● WHAT TO DO:
Go through the following listing and count each line that contains the string "청소년의"; the answer is that number alone.

● SUPPLIED DATA:
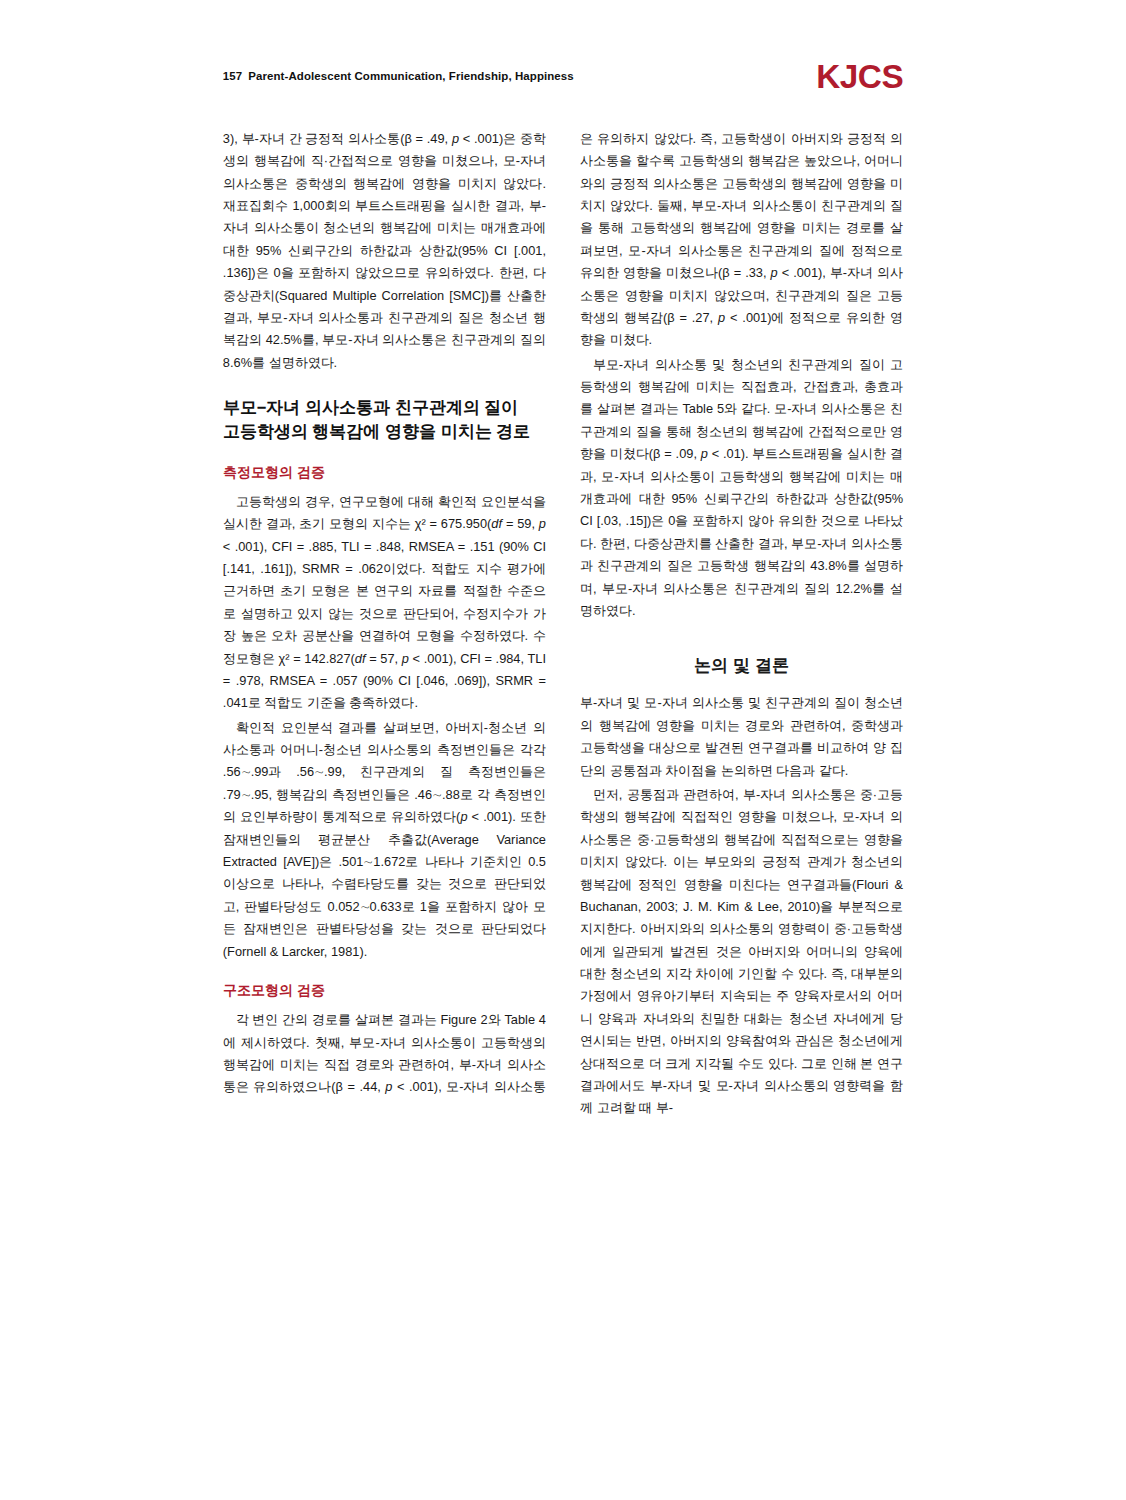157 Parent-Adolescent Communication, Friendship, Happiness
KJCS
3), 부-자녀 간 긍정적 의사소통(β = .49, p < .001)은 중학생의 행복감에 직·간접적으로 영향을 미쳤으나, 모-자녀 의사소통은 중학생의 행복감에 영향을 미치지 않았다. 재표집회수 1,000회의 부트스트래핑을 실시한 결과, 부-자녀 의사소통이 청소년의 행복감에 미치는 매개효과에 대한 95% 신뢰구간의 하한값과 상한값(95% CI [.001, .136])은 0을 포함하지 않았으므로 유의하였다. 한편, 다중상관치(Squared Multiple Correlation [SMC])를 산출한 결과, 부모-자녀 의사소통과 친구관계의 질은 청소년 행복감의 42.5%를, 부모-자녀 의사소통은 친구관계의 질의 8.6%를 설명하였다.
부모−자녀 의사소통과 친구관계의 질이
고등학생의 행복감에 영향을 미치는 경로
측정모형의 검증
고등학생의 경우, 연구모형에 대해 확인적 요인분석을 실시한 결과, 초기 모형의 지수는 χ² = 675.950(df = 59, p < .001), CFI = .885, TLI = .848, RMSEA = .151 (90% CI [.141, .161]), SRMR = .062이었다. 적합도 지수 평가에 근거하면 초기 모형은 본 연구의 자료를 적절한 수준으로 설명하고 있지 않는 것으로 판단되어, 수정지수가 가장 높은 오차 공분산을 연결하여 모형을 수정하였다. 수정모형은 χ² = 142.827(df = 57, p < .001), CFI = .984, TLI = .978, RMSEA = .057 (90% CI [.046, .069]), SRMR = .041로 적합도 기준을 충족하였다.
확인적 요인분석 결과를 살펴보면, 아버지-청소년 의사소통과 어머니-청소년 의사소통의 측정변인들은 각각 .56∼.99과 .56∼.99, 친구관계의 질 측정변인들은 .79∼.95, 행복감의 측정변인들은 .46∼.88로 각 측정변인의 요인부하량이 통계적으로 유의하였다(p < .001). 또한 잠재변인들의 평균분산 추출값(Average Variance Extracted [AVE])은 .501∼1.672로 나타나 기준치인 0.5 이상으로 나타나, 수렴타당도를 갖는 것으로 판단되었고, 판별타당성도 0.052∼0.633로 1을 포함하지 않아 모든 잠재변인은 판별타당성을 갖는 것으로 판단되었다(Fornell & Larcker, 1981).
구조모형의 검증
각 변인 간의 경로를 살펴본 결과는 Figure 2와 Table 4에 제시하였다. 첫째, 부모-자녀 의사소통이 고등학생의 행복감에 미치는 직접 경로와 관련하여, 부-자녀 의사소통은 유의하였으나(β = .44, p < .001), 모-자녀 의사소통은 유의하지 않았다. 즉, 고등학생이 아버지와 긍정적 의사소통을 할수록 고등학생의 행복감은 높았으나, 어머니와의 긍정적 의사소통은 고등학생의 행복감에 영향을 미치지 않았다. 둘째, 부모-자녀 의사소통이 친구관계의 질을 통해 고등학생의 행복감에 영향을 미치는 경로를 살펴보면, 모-자녀 의사소통은 친구관계의 질에 정적으로 유의한 영향을 미쳤으나(β = .33, p < .001), 부-자녀 의사소통은 영향을 미치지 않았으며, 친구관계의 질은 고등학생의 행복감(β = .27, p < .001)에 정적으로 유의한 영향을 미쳤다.
부모-자녀 의사소통 및 청소년의 친구관계의 질이 고등학생의 행복감에 미치는 직접효과, 간접효과, 총효과를 살펴본 결과는 Table 5와 같다. 모-자녀 의사소통은 친구관계의 질을 통해 청소년의 행복감에 간접적으로만 영향을 미쳤다(β = .09, p < .01). 부트스트래핑을 실시한 결과, 모-자녀 의사소통이 고등학생의 행복감에 미치는 매개효과에 대한 95% 신뢰구간의 하한값과 상한값(95% CI [.03, .15])은 0을 포함하지 않아 유의한 것으로 나타났다. 한편, 다중상관치를 산출한 결과, 부모-자녀 의사소통과 친구관계의 질은 고등학생 행복감의 43.8%를 설명하며, 부모-자녀 의사소통은 친구관계의 질의 12.2%를 설명하였다.
논의 및 결론
부-자녀 및 모-자녀 의사소통 및 친구관계의 질이 청소년의 행복감에 영향을 미치는 경로와 관련하여, 중학생과 고등학생을 대상으로 발견된 연구결과를 비교하여 양 집단의 공통점과 차이점을 논의하면 다음과 같다.
먼저, 공통점과 관련하여, 부-자녀 의사소통은 중·고등학생의 행복감에 직접적인 영향을 미쳤으나, 모-자녀 의사소통은 중·고등학생의 행복감에 직접적으로는 영향을 미치지 않았다. 이는 부모와의 긍정적 관계가 청소년의 행복감에 정적인 영향을 미친다는 연구결과들(Flouri & Buchanan, 2003; J. M. Kim & Lee, 2010)을 부분적으로 지지한다. 아버지와의 의사소통의 영향력이 중·고등학생에게 일관되게 발견된 것은 아버지와 어머니의 양육에 대한 청소년의 지각 차이에 기인할 수 있다. 즉, 대부분의 가정에서 영유아기부터 지속되는 주 양육자로서의 어머니 양육과 자녀와의 친밀한 대화는 청소년 자녀에게 당연시되는 반면, 아버지의 양육참여와 관심은 청소년에게 상대적으로 더 크게 지각될 수도 있다. 그로 인해 본 연구결과에서도 부-자녀 및 모-자녀 의사소통의 영향력을 함께 고려할 때 부-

● RESULT:
4